Le Komische Oper de Berlin ébranle Edimbourg avec Eugene Onegin
Malgré les menaces du Brexit, le meilleur de Berlin peut encore se produire sur les terres écossaises. En invitant la troupe du Komische Oper, l’excellent Edinburgh International Festival frappe un grand coup. Explications…
Alors qu’une foule d’Ecossais et de spectateurs venus en masse se bouscule dans les rues d’Edimbourg pour assister à une des très nombreuses représentations du Fringe (le festival de théâtre off), il semblerait presque incongru de se rendre à l’opéra, ce soir du 17 août 2019. Et pourtant, parallèlement au grouillant événement de l’été, le prestigieux Edinburgh International Festival (le in) accueille sur la scène du Festival Theatre une production d’Eugene Onegin de Tchaikovsky mise en scène par un grand homme de théâtre. Barrie Kosky, l’actuel directeur du Komische Oper de Berlin fait partie du cercle restreint des artistes les plus en vue sur la planète lyrique.
Un regard neuf dans le respect de la tradition
Entrée au répertoire de la célèbre scène berlinoise en 2016, la production invitée à Edimbourg est à la hauteur de la réputation du metteur en scène. Barrie Kosky jette un regard respectueux sur l’œuvre de Tchaikovsky avec des costumes fin-de-siècle qui évoquent Les Dames de la côte.
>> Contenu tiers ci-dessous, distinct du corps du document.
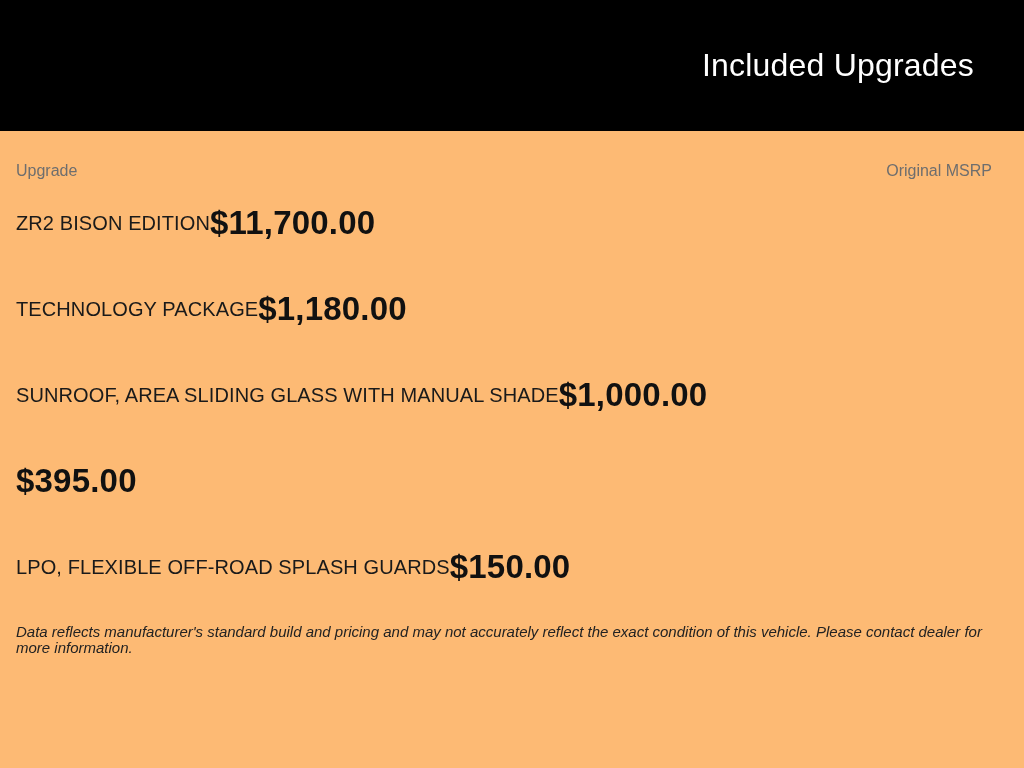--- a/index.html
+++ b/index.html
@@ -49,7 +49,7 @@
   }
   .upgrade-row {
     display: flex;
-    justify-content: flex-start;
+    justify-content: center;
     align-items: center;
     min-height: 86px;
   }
Plongé dans une brume admirablement éclairée, le décor représente une clairière que l’on imagine non loin de la villégiature où est supposée se dérouler l’action. Avec intelligence, l’homme de théâtre tisse la toile du drame grâce à un travail minutieux avec les chanteurs/acteurs tous excellents comédiens. Il sait rendre comme rarement les tourments adulescents de la jeune Tatiana. Le début de la fameuse scène de la lettre est chanté dos au public qui ne voit alors que les mains de l’héroïne se tordre dans tous les sens signe de son émoi profond au moment de sa déclaration. Des nombreuses images fortes et inoubliables s’enchaînent dans une tension de chaque instant comme avant la scène du duel avec Lensky et Onegin complètement ivres.
A la tête de l’orchestre du Komische Oper, la direction d’Ainars Rubikis est souvent délicate et raffinée et ose le romantisme ardent ou parfois même quelques sécheresses comme dans une valse convaincante qui retrouve ses accents slaves. Toujours convaincant, le chef est un partenaire attentif au dialogue avec son plateau vocal. Le chœur y est remarquable aidé sans doute par la mise en scène qui permet à chacun de jouer sa propre participation théâtrale.
De la pluie et des larmes
L’esprit de troupe se ressent aussi chez les solistes avec des seconds rôles particulièrement bien distribués à commencer par le Gremin de Dmitri Ivashchenko qui interprète son air simplement et très dignement. Nounou à la forte personnalité, Margarita Nekrasova éclipse quelque peu Liliana Nikiteanu dans le rôle de la mère. Seule Karolina Gumos peine à caractériser vocalement son rôle (Olga) mais joue mieux qu’elle ne chante. Oleksiy Palchykov, ténor solide qui incarne son amoureux Lensky a su déjouer les pièges de son air Kuda kuda exécuté avec émotion.
Dans le rôle-titre, le timbre séduisant de Günter Papendell suffirait à caractériser son personnage mais l’art du baryton se double d’une présence physique très forte qui répond en tout point à la personnalité de sa partenaire. La soprano Asmik Grigorian est une évidence dans le rôle de Tatiana. Sur scène, sa prestation qui fait oublier la prouesse technique est un petit miracle de véracité. A croire que la jeune femme se transforme sous nos yeux. Tous deux arrachent les larmes et c’est sous la pluie que les héros malheureux échangent un dernier baiser d’une rare intensité.
En programmant cette parfaite réussite, l’Edinburgh International Festival prouve, s’il le fallait, son excellente politique artistique et confirme sa position de leader parmi les festivals du Royaume-Uni.